Electronics engineering source data:
---
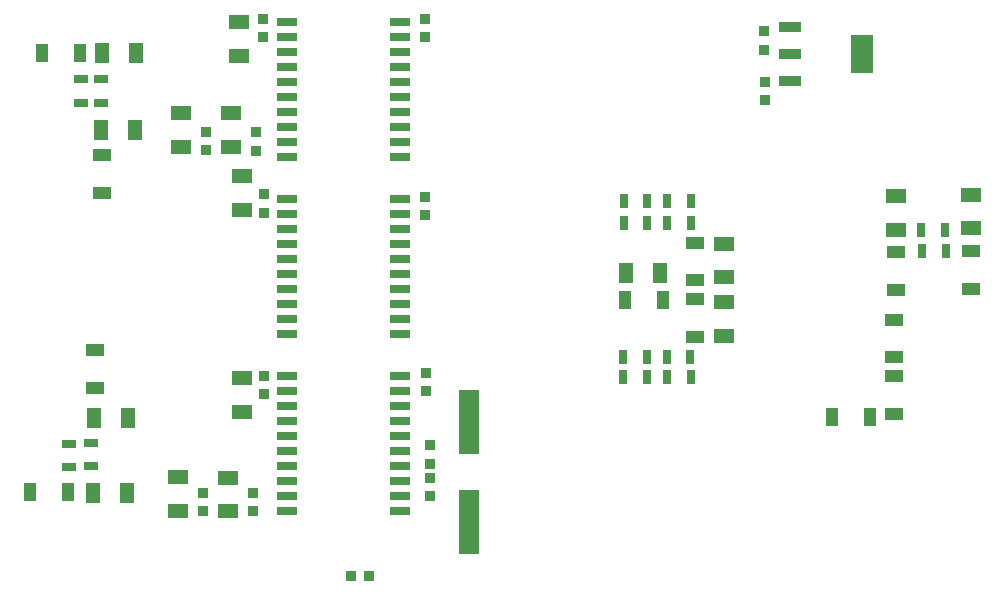
<source format=gbr>
%TF.GenerationSoftware,Altium Limited,Altium Designer,21.6.4 (81)*%
G04 Layer_Color=8421504*
%FSLAX43Y43*%
%MOMM*%
%TF.SameCoordinates,C39744A4-4465-455E-AB15-BAA165A4C254*%
%TF.FilePolarity,Positive*%
%TF.FileFunction,Paste,Top*%
%TF.Part,Single*%
G01*
G75*
%TA.AperFunction,SMDPad,CuDef*%
%ADD10R,0.900X0.850*%
%ADD11R,1.900X0.950*%
%ADD12R,1.900X3.250*%
%ADD13R,1.800X1.300*%
%ADD14R,0.800X1.250*%
%ADD15R,1.600X1.000*%
%ADD16R,1.000X1.600*%
%ADD17R,1.250X0.800*%
%ADD18R,1.300X1.800*%
%ADD19R,1.800X0.800*%
%ADD20R,0.850X0.900*%
%ADD21R,1.800X5.500*%
D10*
X70587Y47409D02*
D03*
Y45859D02*
D03*
X70663Y41592D02*
D03*
Y43142D02*
D03*
X42360Y10796D02*
D03*
Y12346D02*
D03*
X27349Y6791D02*
D03*
Y8341D02*
D03*
X23133Y6801D02*
D03*
Y8351D02*
D03*
X41961Y16929D02*
D03*
Y18479D02*
D03*
X41891Y31864D02*
D03*
Y33414D02*
D03*
Y46903D02*
D03*
Y48453D02*
D03*
X27568Y38844D02*
D03*
Y37294D02*
D03*
X23377Y38869D02*
D03*
Y37319D02*
D03*
X28309Y33590D02*
D03*
Y32040D02*
D03*
X28194Y48453D02*
D03*
Y46903D02*
D03*
X28267Y18225D02*
D03*
Y16675D02*
D03*
X42360Y8026D02*
D03*
Y9576D02*
D03*
D11*
X72794Y47766D02*
D03*
Y45466D02*
D03*
Y43166D02*
D03*
D12*
X78894Y45466D02*
D03*
D13*
X25241Y9620D02*
D03*
Y6770D02*
D03*
X88162Y30709D02*
D03*
Y33559D02*
D03*
X25477Y40449D02*
D03*
Y37599D02*
D03*
X20999Y6796D02*
D03*
Y9646D02*
D03*
X21269Y40472D02*
D03*
Y37622D02*
D03*
X26416Y35113D02*
D03*
Y32263D02*
D03*
X26122Y48153D02*
D03*
Y45303D02*
D03*
X26399Y18011D02*
D03*
Y15161D02*
D03*
X81787Y30582D02*
D03*
Y33432D02*
D03*
X67223Y29417D02*
D03*
Y26567D02*
D03*
X67192Y21603D02*
D03*
Y24453D02*
D03*
D14*
X64432Y18136D02*
D03*
X62432D02*
D03*
X60708D02*
D03*
X58708D02*
D03*
X62381Y19862D02*
D03*
X64381D02*
D03*
X58673D02*
D03*
X60673D02*
D03*
X58741Y33016D02*
D03*
X60741D02*
D03*
X85915Y30581D02*
D03*
X83915D02*
D03*
X84001Y28811D02*
D03*
X86001D02*
D03*
X58741Y31214D02*
D03*
X60741D02*
D03*
X62390Y31213D02*
D03*
X64390D02*
D03*
Y33017D02*
D03*
X62390D02*
D03*
D15*
X88162Y28811D02*
D03*
Y25611D02*
D03*
X13958Y20419D02*
D03*
Y17219D02*
D03*
X81787Y28702D02*
D03*
Y25502D02*
D03*
X14563Y36888D02*
D03*
Y33688D02*
D03*
X64785Y29513D02*
D03*
Y26313D02*
D03*
X64753Y21530D02*
D03*
Y24730D02*
D03*
X81596Y15021D02*
D03*
Y18221D02*
D03*
X81621Y19789D02*
D03*
Y22989D02*
D03*
D16*
X58821Y24613D02*
D03*
X62021D02*
D03*
X11648Y8433D02*
D03*
X8448D02*
D03*
X9490Y45575D02*
D03*
X12690D02*
D03*
X76403Y14732D02*
D03*
X79603D02*
D03*
D17*
X13646Y12574D02*
D03*
Y10574D02*
D03*
X11791Y10488D02*
D03*
Y12488D02*
D03*
X12741Y41374D02*
D03*
Y43374D02*
D03*
X14493D02*
D03*
Y41374D02*
D03*
D18*
X17413Y45534D02*
D03*
X14563D02*
D03*
X17341Y39021D02*
D03*
X14491D02*
D03*
X58951Y26899D02*
D03*
X61801D02*
D03*
X13888Y14663D02*
D03*
X16738D02*
D03*
X13786Y8287D02*
D03*
X16636D02*
D03*
D19*
X39800Y18215D02*
D03*
Y16945D02*
D03*
Y15675D02*
D03*
Y14405D02*
D03*
Y11865D02*
D03*
Y13135D02*
D03*
Y8055D02*
D03*
Y6785D02*
D03*
Y9325D02*
D03*
Y10595D02*
D03*
X30200Y18215D02*
D03*
Y16945D02*
D03*
Y15675D02*
D03*
Y14405D02*
D03*
Y11865D02*
D03*
Y13135D02*
D03*
Y8055D02*
D03*
Y6785D02*
D03*
Y9325D02*
D03*
Y10595D02*
D03*
X39800Y48215D02*
D03*
Y46945D02*
D03*
Y45675D02*
D03*
Y44405D02*
D03*
Y41865D02*
D03*
Y43135D02*
D03*
Y38055D02*
D03*
Y36785D02*
D03*
Y39325D02*
D03*
Y40595D02*
D03*
X30200Y48215D02*
D03*
Y46945D02*
D03*
Y45675D02*
D03*
Y44405D02*
D03*
Y41865D02*
D03*
Y43135D02*
D03*
Y38055D02*
D03*
Y36785D02*
D03*
Y39325D02*
D03*
Y40595D02*
D03*
Y25595D02*
D03*
Y24325D02*
D03*
Y21785D02*
D03*
Y23055D02*
D03*
Y28135D02*
D03*
Y26865D02*
D03*
Y29405D02*
D03*
Y30675D02*
D03*
Y31945D02*
D03*
Y33215D02*
D03*
X39800Y25595D02*
D03*
Y24325D02*
D03*
Y21785D02*
D03*
Y23055D02*
D03*
Y28135D02*
D03*
Y26865D02*
D03*
Y29405D02*
D03*
Y30675D02*
D03*
Y31945D02*
D03*
Y33215D02*
D03*
D20*
X35623Y1245D02*
D03*
X37173D02*
D03*
D21*
X45644Y14321D02*
D03*
X45644Y5821D02*
D03*
%TF.MD5,5ef3feaa42fd22feda3383139c544401*%
M02*

</source>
---
Please copy out each line above exactly as written, but not the pictures.

Answer space:
<source format=gbr>
%TF.GenerationSoftware,Altium Limited,Altium Designer,21.6.4 (81)*%
G04 Layer_Color=8421504*
%FSLAX43Y43*%
%MOMM*%
%TF.SameCoordinates,C39744A4-4465-455E-AB15-BAA165A4C254*%
%TF.FilePolarity,Positive*%
%TF.FileFunction,Paste,Top*%
%TF.Part,Single*%
G01*
G75*
%TA.AperFunction,SMDPad,CuDef*%
%ADD10R,0.900X0.850*%
%ADD11R,1.900X0.950*%
%ADD12R,1.900X3.250*%
%ADD13R,1.800X1.300*%
%ADD14R,0.800X1.250*%
%ADD15R,1.600X1.000*%
%ADD16R,1.000X1.600*%
%ADD17R,1.250X0.800*%
%ADD18R,1.300X1.800*%
%ADD19R,1.800X0.800*%
%ADD20R,0.850X0.900*%
%ADD21R,1.800X5.500*%
D10*
X70587Y47409D02*
D03*
Y45859D02*
D03*
X70663Y41592D02*
D03*
Y43142D02*
D03*
X42360Y10796D02*
D03*
Y12346D02*
D03*
X27349Y6791D02*
D03*
Y8341D02*
D03*
X23133Y6801D02*
D03*
Y8351D02*
D03*
X41961Y16929D02*
D03*
Y18479D02*
D03*
X41891Y31864D02*
D03*
Y33414D02*
D03*
Y46903D02*
D03*
Y48453D02*
D03*
X27568Y38844D02*
D03*
Y37294D02*
D03*
X23377Y38869D02*
D03*
Y37319D02*
D03*
X28309Y33590D02*
D03*
Y32040D02*
D03*
X28194Y48453D02*
D03*
Y46903D02*
D03*
X28267Y18225D02*
D03*
Y16675D02*
D03*
X42360Y8026D02*
D03*
Y9576D02*
D03*
D11*
X72794Y47766D02*
D03*
Y45466D02*
D03*
Y43166D02*
D03*
D12*
X78894Y45466D02*
D03*
D13*
X25241Y9620D02*
D03*
Y6770D02*
D03*
X88162Y30709D02*
D03*
Y33559D02*
D03*
X25477Y40449D02*
D03*
Y37599D02*
D03*
X20999Y6796D02*
D03*
Y9646D02*
D03*
X21269Y40472D02*
D03*
Y37622D02*
D03*
X26416Y35113D02*
D03*
Y32263D02*
D03*
X26122Y48153D02*
D03*
Y45303D02*
D03*
X26399Y18011D02*
D03*
Y15161D02*
D03*
X81787Y30582D02*
D03*
Y33432D02*
D03*
X67223Y29417D02*
D03*
Y26567D02*
D03*
X67192Y21603D02*
D03*
Y24453D02*
D03*
D14*
X64432Y18136D02*
D03*
X62432D02*
D03*
X60708D02*
D03*
X58708D02*
D03*
X62381Y19862D02*
D03*
X64381D02*
D03*
X58673D02*
D03*
X60673D02*
D03*
X58741Y33016D02*
D03*
X60741D02*
D03*
X85915Y30581D02*
D03*
X83915D02*
D03*
X84001Y28811D02*
D03*
X86001D02*
D03*
X58741Y31214D02*
D03*
X60741D02*
D03*
X62390Y31213D02*
D03*
X64390D02*
D03*
Y33017D02*
D03*
X62390D02*
D03*
D15*
X88162Y28811D02*
D03*
Y25611D02*
D03*
X13958Y20419D02*
D03*
Y17219D02*
D03*
X81787Y28702D02*
D03*
Y25502D02*
D03*
X14563Y36888D02*
D03*
Y33688D02*
D03*
X64785Y29513D02*
D03*
Y26313D02*
D03*
X64753Y21530D02*
D03*
Y24730D02*
D03*
X81596Y15021D02*
D03*
Y18221D02*
D03*
X81621Y19789D02*
D03*
Y22989D02*
D03*
D16*
X58821Y24613D02*
D03*
X62021D02*
D03*
X11648Y8433D02*
D03*
X8448D02*
D03*
X9490Y45575D02*
D03*
X12690D02*
D03*
X76403Y14732D02*
D03*
X79603D02*
D03*
D17*
X13646Y12574D02*
D03*
Y10574D02*
D03*
X11791Y10488D02*
D03*
Y12488D02*
D03*
X12741Y41374D02*
D03*
Y43374D02*
D03*
X14493D02*
D03*
Y41374D02*
D03*
D18*
X17413Y45534D02*
D03*
X14563D02*
D03*
X17341Y39021D02*
D03*
X14491D02*
D03*
X58951Y26899D02*
D03*
X61801D02*
D03*
X13888Y14663D02*
D03*
X16738D02*
D03*
X13786Y8287D02*
D03*
X16636D02*
D03*
D19*
X39800Y18215D02*
D03*
Y16945D02*
D03*
Y15675D02*
D03*
Y14405D02*
D03*
Y11865D02*
D03*
Y13135D02*
D03*
Y8055D02*
D03*
Y6785D02*
D03*
Y9325D02*
D03*
Y10595D02*
D03*
X30200Y18215D02*
D03*
Y16945D02*
D03*
Y15675D02*
D03*
Y14405D02*
D03*
Y11865D02*
D03*
Y13135D02*
D03*
Y8055D02*
D03*
Y6785D02*
D03*
Y9325D02*
D03*
Y10595D02*
D03*
X39800Y48215D02*
D03*
Y46945D02*
D03*
Y45675D02*
D03*
Y44405D02*
D03*
Y41865D02*
D03*
Y43135D02*
D03*
Y38055D02*
D03*
Y36785D02*
D03*
Y39325D02*
D03*
Y40595D02*
D03*
X30200Y48215D02*
D03*
Y46945D02*
D03*
Y45675D02*
D03*
Y44405D02*
D03*
Y41865D02*
D03*
Y43135D02*
D03*
Y38055D02*
D03*
Y36785D02*
D03*
Y39325D02*
D03*
Y40595D02*
D03*
Y25595D02*
D03*
Y24325D02*
D03*
Y21785D02*
D03*
Y23055D02*
D03*
Y28135D02*
D03*
Y26865D02*
D03*
Y29405D02*
D03*
Y30675D02*
D03*
Y31945D02*
D03*
Y33215D02*
D03*
X39800Y25595D02*
D03*
Y24325D02*
D03*
Y21785D02*
D03*
Y23055D02*
D03*
Y28135D02*
D03*
Y26865D02*
D03*
Y29405D02*
D03*
Y30675D02*
D03*
Y31945D02*
D03*
Y33215D02*
D03*
D20*
X35623Y1245D02*
D03*
X37173D02*
D03*
D21*
X45644Y14321D02*
D03*
X45644Y5821D02*
D03*
%TF.MD5,5ef3feaa42fd22feda3383139c544401*%
M02*

</source>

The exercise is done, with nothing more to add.